The Impact of Climate Risks on Social Inequality

Raphaël Semet (University of Evry-Val d'Essonne)

 

Abstract

Reducing social inequality and protecting the environment are two distinct objectives that can both complement and contradict each other. Throughout this study, we examine the consequences of climate risks on social inequality and seek evidence of a potential trade-off between environmental and social improvements. In the first part, we review the macroeconomic model of Dennig (2015), an Integrated Assessment Model (IAM), to theoretically determine the interactions between physical risks, transition risks and social inequality at the regional level. By substituting the representative agent with income quintiles, the model illustrates the critical need to consider inequality in calculating the social cost of carbon, both within and between countries. Without considering these disparities, current IAMs are incompatible with an inclusive pathway toward decarbonization. While developed countries will benefit from a low carbon tax, emerging countries, such as China and African countries, will bear the brunt of the impact of climate change, not only due to physical damages but also social inequality. Furthermore, the model is used to understand the optimal social transfers, either between or within regions, required to decrease the vulnerability of highly exposed population to climate damages. Results suggest that such policies alone may have limited effect to completely reverse the vulnerability aspect.
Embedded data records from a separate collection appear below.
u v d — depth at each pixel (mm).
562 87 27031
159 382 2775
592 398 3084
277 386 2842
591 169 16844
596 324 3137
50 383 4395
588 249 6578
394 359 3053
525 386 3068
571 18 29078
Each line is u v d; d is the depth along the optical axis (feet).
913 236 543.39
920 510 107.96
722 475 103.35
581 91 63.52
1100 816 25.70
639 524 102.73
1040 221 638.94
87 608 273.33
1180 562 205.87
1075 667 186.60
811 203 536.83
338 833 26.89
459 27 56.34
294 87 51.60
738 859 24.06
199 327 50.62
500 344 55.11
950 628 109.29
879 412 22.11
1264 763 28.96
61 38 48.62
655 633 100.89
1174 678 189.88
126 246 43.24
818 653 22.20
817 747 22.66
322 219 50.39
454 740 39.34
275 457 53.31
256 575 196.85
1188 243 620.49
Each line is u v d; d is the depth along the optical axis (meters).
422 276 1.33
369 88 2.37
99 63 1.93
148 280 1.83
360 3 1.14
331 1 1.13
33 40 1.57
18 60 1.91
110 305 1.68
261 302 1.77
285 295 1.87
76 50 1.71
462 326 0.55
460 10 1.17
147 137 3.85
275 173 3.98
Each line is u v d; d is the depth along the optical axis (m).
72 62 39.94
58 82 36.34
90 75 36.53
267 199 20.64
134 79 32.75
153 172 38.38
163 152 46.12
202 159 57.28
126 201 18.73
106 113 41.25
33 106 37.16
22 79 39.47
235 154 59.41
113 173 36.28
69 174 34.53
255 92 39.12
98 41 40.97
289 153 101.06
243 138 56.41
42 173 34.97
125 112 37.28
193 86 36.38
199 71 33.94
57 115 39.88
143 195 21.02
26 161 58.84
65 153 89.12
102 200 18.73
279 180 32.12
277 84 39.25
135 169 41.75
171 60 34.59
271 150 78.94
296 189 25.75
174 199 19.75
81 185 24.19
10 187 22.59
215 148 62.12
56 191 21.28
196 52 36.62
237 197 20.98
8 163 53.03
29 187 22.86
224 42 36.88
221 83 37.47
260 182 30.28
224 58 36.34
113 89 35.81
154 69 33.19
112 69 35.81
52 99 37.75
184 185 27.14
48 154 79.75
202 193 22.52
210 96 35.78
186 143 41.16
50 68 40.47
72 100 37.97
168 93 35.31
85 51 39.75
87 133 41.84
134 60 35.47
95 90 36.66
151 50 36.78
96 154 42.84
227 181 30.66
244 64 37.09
In the second part of the paper, we empirically study the social risk of the environmental transition in France. Using input-output tables and the household budget survey from 2017, we disentangle the distribution of the domestic carbon footprint. We found that, on average, the richest households emit 2.6 times more than the poorest households. The carbon footprint elasticity to expenditure is more sensitive to indirect than direct emissions, meaning that carbon intensive consumption is more rapidly saturated as income grows. Therefore, a big spender has the choice to not be a big emitter. Then, we analyze the distribution of the tax burden across income groups after implementing a tax of €100 per ton of CO2e. Carbon taxation is highly regressive: the poorest households dedicate around 12% of their equivalized income to the tax compared to only 4% for the richest. Based on a demand system and a microsimulation model, we analyze three redistribution schemes, which target either the reduction of vertical or horizontal inequality. Beyond the social improvements of revenue recycling, we found slight backfire effects (between a 2.55% and 6.51% uptick in emissions with respect to the no tax situation). However, results suggest that low-income households, which are likely to be compensated, are expected to substantially increase their emissions (0.57 kg of CO2e per euro compensated), while the highest emitting households are less sensitive to price signals (-0.21 kg of CO2e per euro lost). The trade-off between social and environmental aspects seems to be a key factor in the transition risk if net zero targets imply considerably reducing GHG emissions.